Networks of interchain HBs (green) and NBCs (red) of the initial structures used in SMD simulation. Residue indexes of the viral protein are highlighted in pink and blue, and those for ACE2, in black and green. The numbering of residues is the same as in PDB structures with the chain names shown in parentheses.

Figure 3

Representative force–time profiles, obtained for v = 5, 1.5, and 0.5 nm/ns.

Figure 4

(Left) Time dependence of the total nonbonded interaction energy (electrostatic and vdW) of SARS-CoV and SARS-CoV-2 in complex with ACE2 and a pulling speed of 0.5 nm/ns. (Right) Time dependence of the electrostatic and vdW interaction energies of two complexes. The results were obtained by averaging over five trajectories and a time window of 0–7000 ps.

Figure 5

RMSF of the residues of viral RBD S proteins, obtained in the SMD simulation with v = 0.5 nm/ns. The regions with high RMSFs are shown with colored bands. Blue refers to the area where the RBD residues are in contact with ACE2-PD. The results were obtained by averaging over five trajectories and a time window of 0–7000 ps.

Figure 6

Energy of the nonbonded interaction between the residues of RBD of S proteins and ACE2-PD. Residues that have an energy below −100 kcal/mol are shown in blue, while red indicates residues with an energy above 100 kca/mol. Other residues are in black. In the case of SARS-CoV-2, charged residues R1, K403, R408, R439, and K452 have a total nonbonded interaction below −200 kcal/mol. Results were obtained by averaging over five trajectories and a time window of 0–7000 ps. Pulling speed v = 0.5 nm/ns.

Figure 7

(Upper panel) List of the residues that are different for SARS-Cov and SARS-Cov-2 in three regions denoted by boxes at the interface. (Middle panel, left) Interface with three regions enclosed in boxes.

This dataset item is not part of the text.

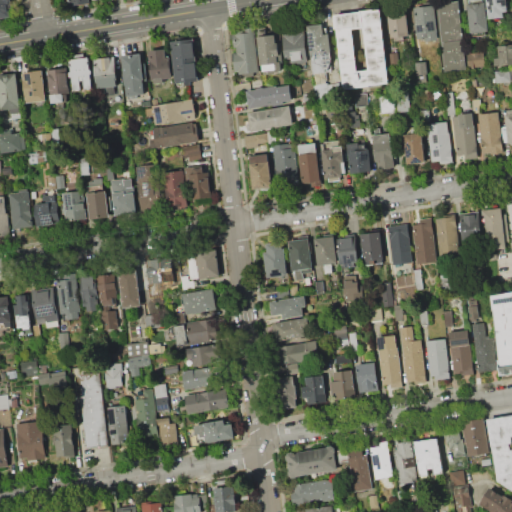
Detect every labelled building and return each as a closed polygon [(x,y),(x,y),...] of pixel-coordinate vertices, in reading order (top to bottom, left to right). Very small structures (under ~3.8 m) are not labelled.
[(0,0),(11,0),(13,8),(9,8),(11,17),(0,18),(0,0)] [(467,4),(470,4),(470,0),(483,0),(483,1),(486,1),(489,32),(471,34),(467,4)] [(487,0),(506,0),(508,11),(504,12),(504,17),(489,18),(487,0)] [(436,4),(458,1),(466,69),(444,71),(436,4)] [(414,7),(435,5),(439,41),(425,42),(424,39),(417,40),(416,37),(417,37),(414,7)] [(331,15),(360,12),(360,10),(373,8),(373,10),(380,9),(389,85),(361,89),(361,86),(344,88),(337,33),(334,33),(331,15)] [(388,16),(390,16),(390,12),(405,10),(405,14),(406,14),(409,36),(404,37),(404,40),(395,41),(395,38),(391,38),(388,16)] [(308,26),(323,24),(324,34),(329,33),(333,71),(313,73),(308,26)] [(257,28),(265,27),(266,36),(276,34),(277,43),(279,43),(281,55),(278,56),(279,62),(282,61),(283,73),(263,75),(262,65),(261,65),(257,28)] [(304,27),(308,62),(286,65),(281,30),(304,27)] [(254,28),(259,72),(254,73),(254,76),(245,77),(245,74),(239,75),(238,71),(235,72),(232,53),(236,52),(235,47),(234,47),(232,35),(234,35),(234,34),(246,33),(246,29),(254,28)] [(171,41),(194,38),(199,81),(191,82),(191,84),(176,86),(171,41)] [(511,44),(511,65),(495,67),(494,58),(499,57),(498,46),(511,44)] [(148,51),(166,49),(167,57),(171,57),(173,78),(164,79),(164,83),(154,84),(154,80),(152,80),(148,51)] [(484,52),(486,66),(468,68),(467,53),(484,52)] [(69,59),(74,59),(74,54),(84,53),(84,58),(89,57),(90,69),(92,70),(92,73),(91,74),(93,88),(84,89),(83,80),(81,81),(82,89),(73,90),(71,77),(70,77),(69,72),(71,72),(69,59)] [(122,56),(144,53),(147,80),(143,80),(145,94),(128,96),(126,83),(125,83),(122,56)] [(93,58),(115,56),(119,86),(115,86),(116,94),(105,95),(104,88),(97,88),(93,58)] [(415,62),(426,61),(427,74),(426,75),(427,81),(418,82),(417,75),(416,75),(415,62)] [(47,70),(58,68),(58,66),(62,66),(62,68),(67,67),(70,93),(67,93),(68,101),(51,103),(47,70)] [(495,71),(509,69),(511,82),(496,84),(495,71)] [(43,70),(47,101),(44,101),(45,104),(36,105),(36,102),(26,103),(26,97),(25,97),(23,80),(24,80),(23,72),(43,70)] [(0,74),(17,73),(21,107),(20,107),(21,118),(13,119),(12,113),(10,114),(9,108),(1,109),(0,100),(0,74)] [(246,91),(251,90),(249,81),(262,78),(263,88),(289,83),(291,93),(292,93),(293,98),(292,98),(293,101),(284,102),(284,105),(274,107),(273,104),(249,109),(246,91)] [(436,90),(442,95),(438,101),(431,96),(436,90)] [(396,112),(393,93),(408,91),(411,110),(396,112)] [(455,114),(448,115),(446,92),(453,92),(455,114)] [(355,94),(368,93),(369,106),(357,108),(355,94)] [(379,94),(393,93),(396,112),(382,113),(379,94)] [(141,102),(146,101),(145,98),(149,97),(150,100),(151,105),(142,107),(141,102)] [(153,105),(152,99),(158,98),(159,104),(193,98),(197,118),(183,120),(183,121),(175,123),(175,122),(156,125),(154,115),(147,116),(146,109),(153,108),(153,105)] [(473,99),(480,98),(481,111),(474,112),(473,99)] [(248,112),(290,105),(294,124),(251,131),(251,129),(248,130),(247,123),(250,123),(248,112)] [(319,108),(327,108),(328,116),(320,117),(319,108)] [(422,110),(429,109),(430,121),(423,122),(422,110)] [(507,145),(511,143),(511,110),(502,112),(507,145)] [(351,112),(356,111),(357,119),(360,119),(361,127),(353,128),(351,112)] [(472,112),(478,157),(462,159),(462,156),(457,156),(457,153),(453,154),(448,116),(472,112)] [(478,114),(498,112),(503,153),(492,154),(491,152),(483,153),(478,114)] [(153,128),(192,121),(196,144),(163,149),(163,148),(157,149),(156,147),(152,148),(150,139),(155,138),(153,128)] [(427,123),(448,121),(454,163),(441,165),(440,161),(432,162),(427,123)] [(0,144),(0,135),(1,135),(0,129),(13,128),(14,133),(20,133),(21,136),(25,136),(26,149),(22,149),(22,151),(1,153),(0,144)] [(51,128),(59,128),(60,143),(52,143),(51,128)] [(244,136),(277,130),(279,142),(269,144),(268,141),(258,143),(259,146),(247,148),(244,136)] [(404,134),(422,132),(425,162),(407,164),(404,134)] [(38,134),(50,133),(52,145),(43,146),(43,140),(39,140),(38,134)] [(391,140),(395,167),(378,169),(378,162),(375,162),(373,143),(374,142),(373,135),(389,133),(390,140),(391,140)] [(347,144),(367,142),(368,151),(369,151),(372,171),(351,173),(349,153),(348,154),(347,144)] [(298,145),(317,143),(321,185),(312,186),(311,181),(302,182),(298,145)] [(273,145),(286,144),(287,148),(295,147),(298,176),(277,179),(273,145)] [(322,150),(331,149),(331,147),(343,146),(346,167),(347,167),(348,173),(343,173),(343,176),(326,178),(322,150)] [(190,161),(188,150),(200,147),(202,158),(190,161)] [(27,152),(35,152),(35,150),(46,149),(46,151),(49,151),(50,159),(47,160),(37,161),(37,162),(28,163),(27,152)] [(250,164),(251,164),(250,155),(267,153),(269,161),(270,161),(273,186),(253,189),(250,164)] [(88,157),(89,174),(82,175),(80,158),(88,157)] [(137,167),(157,164),(162,208),(141,211),(137,167)] [(192,199),(190,180),(187,180),(186,169),(189,168),(189,167),(197,166),(198,168),(202,167),(203,172),(209,172),(212,197),(192,199)] [(2,168),(12,167),(12,174),(3,175),(2,168)] [(165,172),(185,170),(188,206),(168,208),(165,172)] [(46,176),(53,175),(55,188),(47,189),(46,176)] [(56,175),(63,175),(64,188),(57,188),(56,175)] [(87,193),(89,193),(88,184),(89,183),(89,181),(94,181),(94,178),(102,177),(104,191),(106,191),(110,216),(90,219),(87,193)] [(116,215),(112,180),(113,179),(124,178),(125,179),(132,179),(133,186),(134,186),(137,212),(116,215)] [(0,236),(0,190),(4,190),(4,195),(5,195),(6,203),(11,235),(0,236)] [(63,193),(83,190),(87,218),(67,221),(63,193)] [(9,193),(28,191),(33,227),(13,229),(9,193)] [(35,225),(32,203),(42,202),(40,193),(44,193),(44,195),(54,193),(55,203),(56,203),(59,222),(35,225)] [(482,210),(502,207),(503,214),(506,214),(509,241),(506,242),(506,247),(489,249),(485,216),(483,216),(482,210)] [(460,214),(479,212),(482,241),(463,243),(460,214)] [(435,218),(456,215),(462,259),(441,262),(435,218)] [(412,225),(419,224),(419,219),(431,218),(437,261),(417,263),(412,225)] [(390,226),(408,223),(413,264),(395,267),(390,226)] [(361,234),(380,232),(384,259),(375,260),(376,264),(366,265),(365,261),(364,261),(361,234)] [(315,238),(334,236),(337,263),(331,263),(332,273),(324,273),(323,264),(317,265),(315,252),(316,252),(315,238)] [(337,239),(356,236),(359,263),(355,264),(355,266),(350,266),(350,264),(341,265),(337,239)] [(289,241),(309,239),(312,268),(311,268),(312,271),(304,272),(304,279),(295,280),(294,270),(292,270),(289,241)] [(284,241),(285,258),(286,258),(288,275),(266,277),(264,252),(267,252),(266,243),(284,241)] [(217,249),(220,276),(200,278),(200,277),(190,278),(188,256),(197,255),(197,251),(217,249)] [(147,260),(172,258),(172,268),(173,268),(175,283),(163,284),(163,282),(149,283),(147,260)] [(136,269),(141,307),(123,309),(118,271),(136,269)] [(180,270),(188,269),(189,280),(198,279),(199,287),(189,288),(189,289),(183,290),(180,270)] [(357,270),(363,269),(365,279),(359,280),(357,270)] [(414,269),(421,269),(423,288),(416,289),(414,269)] [(56,281),(70,279),(70,273),(75,272),(80,312),(78,312),(79,318),(67,320),(66,313),(60,314),(56,281)] [(97,275),(114,273),(118,306),(112,307),(112,310),(116,310),(118,329),(104,330),(103,322),(102,322),(101,316),(103,315),(102,305),(103,305),(103,303),(102,303),(100,290),(98,290),(97,275)] [(441,289),(439,275),(451,273),(453,287),(441,289)] [(80,277),(94,276),(95,283),(97,283),(99,304),(97,304),(97,310),(87,311),(87,306),(83,306),(80,277)] [(357,279),(358,296),(346,297),(345,280),(349,280),(349,277),(354,277),(354,279),(357,279)] [(381,283),(390,282),(393,305),(384,306),(381,283)] [(290,284),(298,284),(299,294),(290,295),(290,284)] [(32,290),(54,287),(60,326),(47,328),(47,323),(37,324),(32,290)] [(183,293),(214,288),(217,310),(186,314),(183,293)] [(511,292),(492,294),(500,375),(511,373),(511,292)] [(16,296),(27,295),(27,301),(29,300),(30,310),(29,310),(31,328),(23,329),(23,327),(18,328),(17,316),(16,316),(14,305),(17,305),(16,296)] [(444,296),(453,295),(454,304),(445,305),(444,296)] [(270,301),(306,296),(307,305),(309,305),(310,307),(310,309),(308,310),(306,310),(305,309),(305,307),(303,307),(304,316),(283,319),(283,314),(272,316),(270,301)] [(0,297),(8,297),(12,327),(0,328),(0,297)] [(468,304),(476,303),(478,318),(470,319),(468,304)] [(394,305),(402,304),(403,314),(406,314),(406,320),(395,321),(394,305)] [(370,310),(381,308),(383,320),(371,321),(370,310)] [(419,311),(427,310),(429,325),(421,326),(419,311)] [(444,311),(452,310),(453,326),(445,326),(444,311)] [(145,315),(168,312),(169,325),(147,328),(145,315)] [(173,314),(184,312),(186,322),(216,317),(219,340),(179,346),(173,314)] [(273,323),(306,317),(308,326),(303,327),(305,337),(276,342),(273,323)] [(471,324),(484,322),(486,336),(489,336),(490,338),(494,337),(498,370),(478,372),(471,324)] [(335,326),(346,324),(347,333),(336,335),(335,326)] [(400,327),(413,326),(415,341),(421,340),(427,382),(414,383),(414,381),(407,382),(400,327)] [(450,332),(468,330),(473,373),(455,376),(450,332)] [(59,333),(68,332),(70,349),(61,350),(59,333)] [(349,333),(357,332),(359,351),(351,351),(349,333)] [(336,335),(347,333),(349,341),(338,343),(336,335)] [(377,337),(397,335),(403,386),(391,388),(391,384),(383,385),(377,337)] [(426,341),(446,339),(451,377),(430,379),(426,341)] [(277,347),(316,340),(320,358),(281,365),(279,355),(277,356),(275,355),(274,351),(275,349),(277,347)] [(127,344),(148,341),(149,344),(161,343),(161,345),(165,345),(166,352),(129,357),(127,344)] [(187,348),(220,343),(222,357),(214,359),(215,364),(194,368),(192,359),(188,359),(187,348)] [(109,361),(114,360),(113,353),(119,352),(120,359),(127,358),(129,370),(111,373),(109,361)] [(127,358),(150,354),(151,365),(139,367),(141,375),(132,376),(131,370),(129,370),(127,358)] [(335,356),(351,354),(352,363),(336,364),(335,356)] [(20,362),(37,360),(39,374),(22,376),(20,362)] [(106,387),(122,385),(119,362),(103,364),(106,387)] [(356,365),(376,362),(379,389),(360,392),(356,365)] [(39,366),(51,364),(51,367),(46,368),(47,371),(40,372),(39,366)] [(182,371),(221,364),(225,383),(186,391),(182,371)] [(162,367),(178,365),(179,373),(163,375),(162,367)] [(6,371),(16,370),(17,377),(7,379),(6,371)] [(333,372),(353,370),(355,398),(336,400),(335,393),(332,393),(331,382),(334,381),(333,372)] [(39,374),(50,372),(52,382),(41,384),(39,374)] [(100,372),(109,444),(87,447),(78,375),(100,372)] [(305,377),(323,375),(326,402),(308,404),(307,397),(304,398),(303,392),(307,392),(305,377)] [(275,378),(294,376),(294,384),(296,384),(300,384),(302,397),(297,397),(297,398),(296,399),(296,407),(278,408),(275,378)] [(167,396),(156,398),(154,385),(166,383),(167,396)] [(135,399),(137,399),(136,395),(144,394),(143,389),(153,388),(154,397),(155,397),(158,429),(139,431),(135,399)] [(185,395),(227,388),(230,407),(188,414),(185,395)] [(0,394),(7,394),(8,399),(11,399),(11,398),(17,398),(17,407),(12,408),(12,406),(9,406),(9,408),(0,409),(0,394)] [(156,398),(167,396),(169,409),(157,411),(156,398)] [(108,413),(121,412),(121,416),(127,415),(130,443),(112,445),(108,413)] [(487,419),(511,414),(511,489),(498,481),(487,419)] [(176,422),(177,444),(162,445),(161,425),(159,425),(158,418),(170,418),(170,423),(176,422)] [(463,421),(485,418),(491,453),(487,454),(487,456),(484,456),(485,463),(477,464),(476,457),(473,458),(473,456),(468,456),(463,421)] [(195,425),(224,420),(225,425),(233,423),(236,437),(207,443),(207,441),(198,443),(195,425)] [(16,423),(42,421),(46,458),(38,459),(39,461),(28,462),(28,460),(20,461),(16,423)] [(54,426),(72,424),(75,457),(66,457),(66,456),(57,457),(54,426)] [(0,428),(3,428),(8,465),(0,466),(0,428)] [(444,432),(459,429),(461,439),(463,438),(466,455),(454,457),(453,449),(449,450),(448,442),(446,443),(444,432)] [(414,441),(438,438),(443,474),(435,475),(434,469),(429,469),(429,476),(420,477),(414,441)] [(410,440),(417,476),(416,476),(417,480),(415,481),(415,482),(404,484),(403,483),(399,484),(393,449),(397,448),(396,443),(410,440)] [(371,447),(380,446),(379,442),(388,441),(394,476),(376,479),(371,447)] [(293,478),(289,476),(289,471),(290,471),(290,470),(287,469),(287,464),(288,463),(288,460),(287,460),(286,456),(288,453),(293,452),(294,453),(327,447),(328,446),(332,445),(335,448),(336,450),(334,452),(338,469),(297,476),(296,478),(293,478)] [(337,451),(347,449),(347,451),(363,449),(364,454),(368,454),(372,489),(353,491),(349,461),(338,463),(337,451)] [(449,473),(464,470),(466,484),(451,487),(449,473)] [(295,484),(318,481),(318,480),(327,479),(327,480),(332,480),(335,500),(292,505),(290,492),(296,491),(295,484)] [(217,511),(214,488),(233,485),(237,510),(228,511),(217,511)] [(511,511),(492,511),(480,504),(491,488),(511,501),(511,511)] [(397,492),(406,490),(408,501),(398,502),(397,492)] [(174,495),(198,491),(200,511),(174,511),(173,506),(175,506),(174,495)] [(458,511),(456,495),(469,493),(471,511),(458,511)] [(369,496),(377,495),(380,507),(371,508),(369,496)] [(142,511),(141,503),(161,501),(162,511),(142,511)]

For the SARS-CoV system, the viral protein is shown in cyan, and magenta highlights ACE2-PD. For the SARS-CoV-2 system, the viral protein and ACE2-PD are highlighted in orange and green, respectively. The bottom and middle panels (right) refer to regions 1, 2, and 3. The residues of the viral protein in SARS-CoV and SARS-CoV-2 are highlighted in teal and orange, respectively. The numbers in parentheses denote the mean nonbonded interaction energies between these residues and ACE2-PD (kcal/mol). Results were obtained by averaging over five trajectories and a time window of 0–7000 ps. Pulling speed v = 0.5 nm/ns.

Figure 8

(Top) One-dimensional potential of mean force (1D-PMF) of SARS-CoV (black curve) and SARS-CoV-2 (red curve). Results were obtained by applying the WHAM analysis method for 750 ns REX-US simulations. (Bottom) K_D curves as a function of r* corresponding to the change in the total free monomer concentration from eq 6. P_b and K_D were determined at r* = 105 Å.